Look below for the lines from the one with "wiecznym oczekiwaniem na" to the one with "czaty, aplikacje i", and copy exactly those lines, both ends included.

· · ·

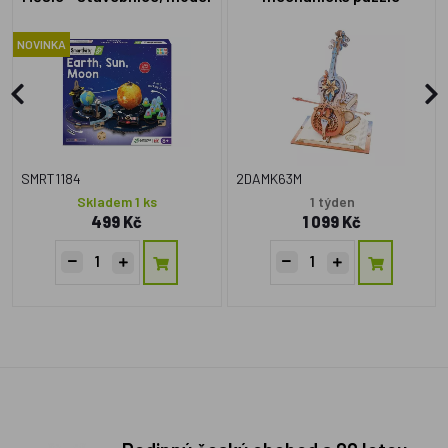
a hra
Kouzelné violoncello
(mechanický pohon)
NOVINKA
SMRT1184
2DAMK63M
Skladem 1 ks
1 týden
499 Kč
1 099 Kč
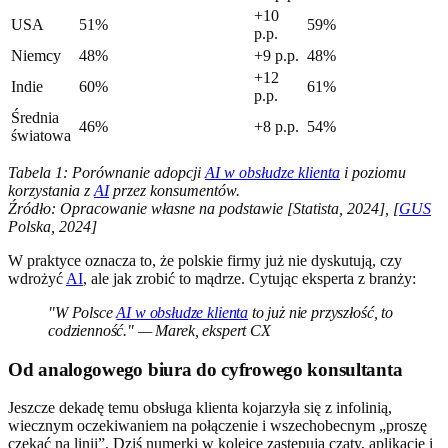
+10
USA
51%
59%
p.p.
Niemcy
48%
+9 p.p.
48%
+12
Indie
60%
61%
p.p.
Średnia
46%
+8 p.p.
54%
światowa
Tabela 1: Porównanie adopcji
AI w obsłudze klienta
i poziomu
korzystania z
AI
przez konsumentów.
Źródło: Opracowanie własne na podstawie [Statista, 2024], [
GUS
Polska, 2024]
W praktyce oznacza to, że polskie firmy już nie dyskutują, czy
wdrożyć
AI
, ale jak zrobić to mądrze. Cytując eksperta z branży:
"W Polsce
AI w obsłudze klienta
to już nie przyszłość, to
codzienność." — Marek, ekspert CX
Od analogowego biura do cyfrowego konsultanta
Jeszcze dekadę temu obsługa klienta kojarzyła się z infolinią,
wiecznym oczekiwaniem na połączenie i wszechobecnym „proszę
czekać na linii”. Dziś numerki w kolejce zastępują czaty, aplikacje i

· · ·

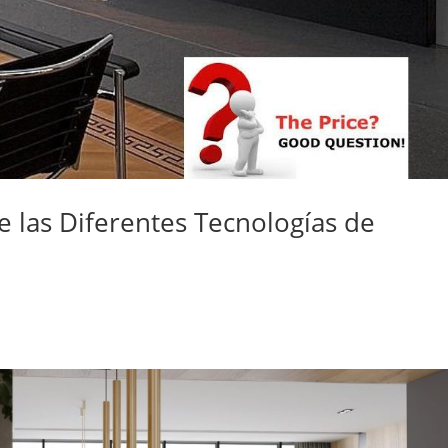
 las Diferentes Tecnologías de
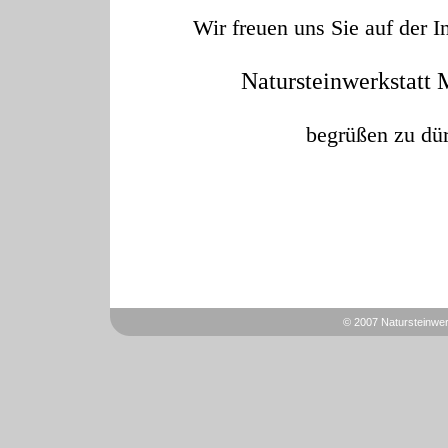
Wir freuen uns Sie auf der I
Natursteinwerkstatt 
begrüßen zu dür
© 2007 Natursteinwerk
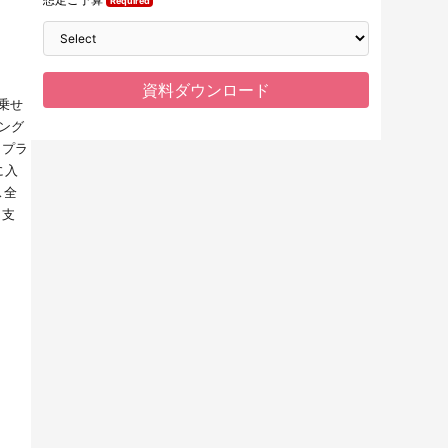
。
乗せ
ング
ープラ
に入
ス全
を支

· · ·

OUTPUT OF THE TASK:
wiecznym oczekiwaniem na połączenie i wszechobecnym „proszę
czekać na linii”. Dziś numerki w kolejce zastępują czaty, aplikacje i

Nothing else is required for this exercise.